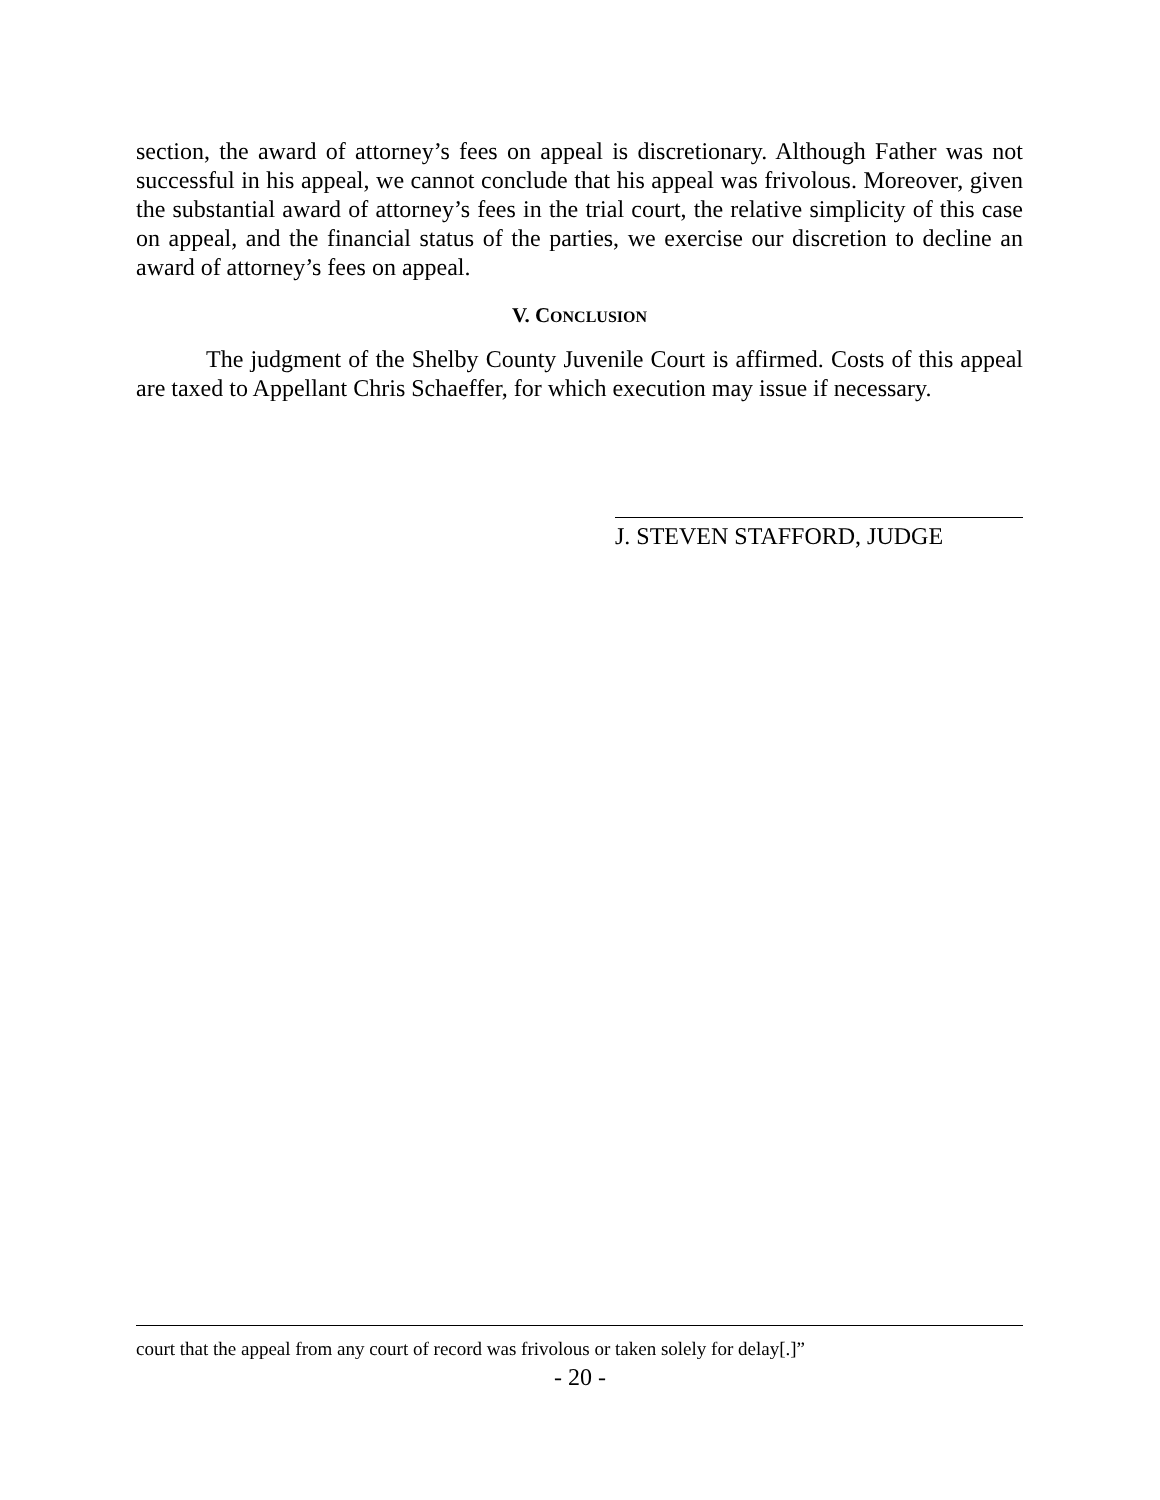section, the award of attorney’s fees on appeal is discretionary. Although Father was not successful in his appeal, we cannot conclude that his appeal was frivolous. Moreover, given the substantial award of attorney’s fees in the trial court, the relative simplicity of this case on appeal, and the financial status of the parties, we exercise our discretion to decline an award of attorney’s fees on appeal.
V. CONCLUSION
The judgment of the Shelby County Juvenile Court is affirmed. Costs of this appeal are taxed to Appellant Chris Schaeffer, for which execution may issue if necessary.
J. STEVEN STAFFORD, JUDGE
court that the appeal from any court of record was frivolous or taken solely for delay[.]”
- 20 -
-------------------------
▶ [ABOUT THIS EXERCISE]:
Everything from the line holding "The judgment of" through the final line of the material must be given again exactly, and nothing outside that stretch.

▶ [WORKED SOLUTION]:
The judgment of the Shelby County Juvenile Court is affirmed. Costs of this appeal are taxed to Appellant Chris Schaeffer, for which execution may issue if necessary.
J. STEVEN STAFFORD, JUDGE
court that the appeal from any court of record was frivolous or taken solely for delay[.]”
- 20 -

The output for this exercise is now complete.